Isotta dévoile son caisson aluminium pour l'OM System OM-5 Mark II, 100 m, ports fibre optique intégrés. Specs et pour qui ce boîtier Micro 4/3 compte.
Le plein format occupe toute la conversation en ce moment, alors autant s'arrêter sur une annonce qui prend le contre-pied. Isotta vient de sortir un caisson pour l'OM System OM-5 Mark II, et c'est un rappel utile que le Micro 4/3 n'a pas disparu du paysage de la photo sous-marine, loin de là.
Le capteur Live MOS Micro 4/3 de 20,4 mégapixels, couplé au processeur TruePic IX, n'a rien d'impressionnant sur le papier face aux 60 ou 66 mégapixels des hybrides plein format actuels. Mais en photo sous-marine, la définition n'est jamais le seul critère qui compte.
La stabilisation 5 axes, annoncée jusqu'à 7,5 stops, aide énormément en vidéo comme en photo à main levée, surtout pour qui shoote sans trépied ni stabilisateur externe dans le courant. L'autofocus à 121 points, tout en détection de phase, suit correctement le mouvement en eau claire comme en eau plus chargée.
L'étanchéité IP53 native du boîtier (poussière, éclaboussures, gel jusqu'à -10°C) n'a évidemment aucun rôle sous l'eau une fois dans le caisson, mais elle rassure sur la conception générale de l'appareil. Et à 370 grammes nu, l'OM-5 Mark II reste l'un des boîtiers interchangeables les plus légers du marché, un vrai argument pour qui voyage avec plusieurs sacs de matériel de plongée en plus de l'appareil photo.
Isotta reste fidèle à sa construction en aluminium anodisé, avec une profondeur certifiée à 100 mètres. Le système de ports interchangeables permet de configurer le caisson pour une large gamme d'objectifs, et des connexions fibre optique intégrées gèrent le déclenchement des flashs externes.
Un système de surveillance sous vide est proposé en option, pour vérifier l'étanchéité avant la mise à l'eau plutôt que de l'espérer.
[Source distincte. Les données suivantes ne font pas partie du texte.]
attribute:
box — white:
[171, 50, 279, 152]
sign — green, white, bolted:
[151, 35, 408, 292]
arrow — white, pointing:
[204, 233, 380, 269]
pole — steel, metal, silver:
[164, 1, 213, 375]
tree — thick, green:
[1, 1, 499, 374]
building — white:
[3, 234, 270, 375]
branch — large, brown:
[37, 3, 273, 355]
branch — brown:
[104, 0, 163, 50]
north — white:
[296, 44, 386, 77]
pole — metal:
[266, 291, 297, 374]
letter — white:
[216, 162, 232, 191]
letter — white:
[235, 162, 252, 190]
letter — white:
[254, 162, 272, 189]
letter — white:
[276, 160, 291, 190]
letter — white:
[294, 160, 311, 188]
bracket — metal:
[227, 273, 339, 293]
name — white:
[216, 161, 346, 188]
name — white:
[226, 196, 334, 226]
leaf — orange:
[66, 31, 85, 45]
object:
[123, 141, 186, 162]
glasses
Les commandes sont pensées pour rester accessibles avec des gants, ce qui compte davantage qu'on ne le pense en eau froide.
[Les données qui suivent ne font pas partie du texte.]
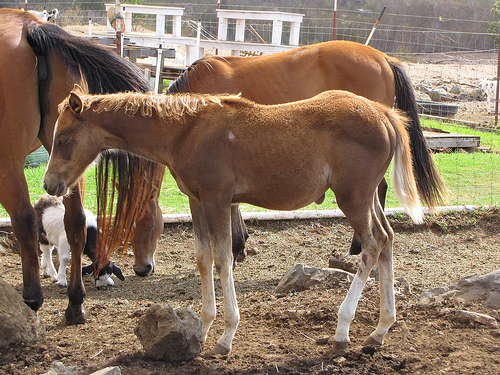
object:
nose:
[131, 263, 152, 277]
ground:
[0, 48, 500, 370]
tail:
[384, 105, 430, 228]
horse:
[38, 80, 433, 362]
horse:
[0, 2, 171, 330]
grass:
[0, 76, 500, 221]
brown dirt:
[0, 202, 500, 375]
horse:
[107, 36, 460, 280]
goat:
[32, 189, 127, 291]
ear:
[67, 90, 84, 117]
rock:
[130, 298, 210, 364]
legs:
[328, 181, 391, 355]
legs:
[199, 185, 241, 358]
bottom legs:
[191, 252, 218, 348]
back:
[202, 90, 322, 117]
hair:
[53, 88, 245, 126]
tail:
[382, 58, 459, 220]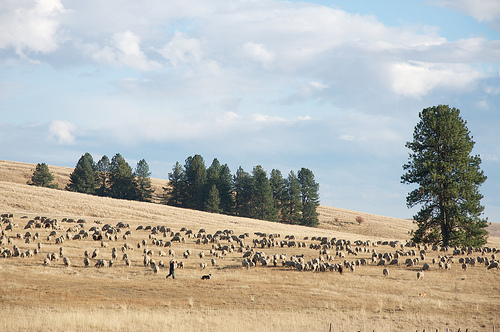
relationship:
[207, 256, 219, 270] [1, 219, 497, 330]
sheep on field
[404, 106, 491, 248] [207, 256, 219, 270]
tree by sheep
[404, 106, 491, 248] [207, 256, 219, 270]
tree behind sheep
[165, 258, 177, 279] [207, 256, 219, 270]
person by sheep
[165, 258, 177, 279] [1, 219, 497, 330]
person in field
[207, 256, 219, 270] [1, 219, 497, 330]
sheep in field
Le tarif n'a pas encore été communiqué par la marque. Les caissons Isotta pour boîtiers premium se situent généralement entre 2 000 et 4 000 € selon la configuration, une fourchette à prendre avec prudence tant que le prix officiel n'est pas confirmé.
Le duo OM-5 Mark II et caisson Isotta vise un profil précis : le photographe sous-marin qui voyage beaucoup et qui refuse de trimballer un système plein format complet à chaque déplacement. C'est aussi un bon point d'entrée vers un système hybride sérieux pour qui vient d'un compact et veut plus de contrôle sans changer complètement de gabarit de sac.
Ce n'est pas le choix pour qui veut recadrer massivement en post-production ou vendre des tirages grand format. Mais pour la majorité des plongeurs photographes, la question n'a jamais vraiment été la taille du capteur. C'est ce qu'on en fait sous l'eau, la lumière qu'on cherche, et la patience qu'on y met.
C'est exactement ce qu'on travaille dans la formation AquaExposure, quel que soit le format du capteur dans le caisson.
Le OM-5 Mark II embarque un capteur Live MOS Micro 4/3 de 20,4 mégapixels avec le processeur TruePic IX, une stabilisation 5 axes annoncée jusqu'à 7,5 stops, un autofocus 121 points à détection de phase, et une étanchéité IP53 (poussière, éclaboussures, gel jusqu'à -10°C). Le boîtier pèse 370 g nu.
Isotta n'a pas encore communiqué de tarif officiel pour ce modèle. À titre indicatif, les caissons Isotta pour boîtiers premium se situent généralement dans une fourchette de 2 000 à 4 000 € selon la configuration, hublot et port compris ou non.
Le caisson intègre des connexions fibre optique pour piloter des flashs externes. Un système de surveillance sous vide est proposé en option pour vérifier l'étanchéité avant l'immersion.
Oui, surtout pour la plongée voyage. Un boîtier Micro 4/3 comme l'OM-5 Mark II est plus léger et plus compact qu'un plein format équivalent, ce qui compte quand on multiplie les vols et les excursions. La définition de 20,4 MP suffit largement pour la majorité des usages web et impression courants.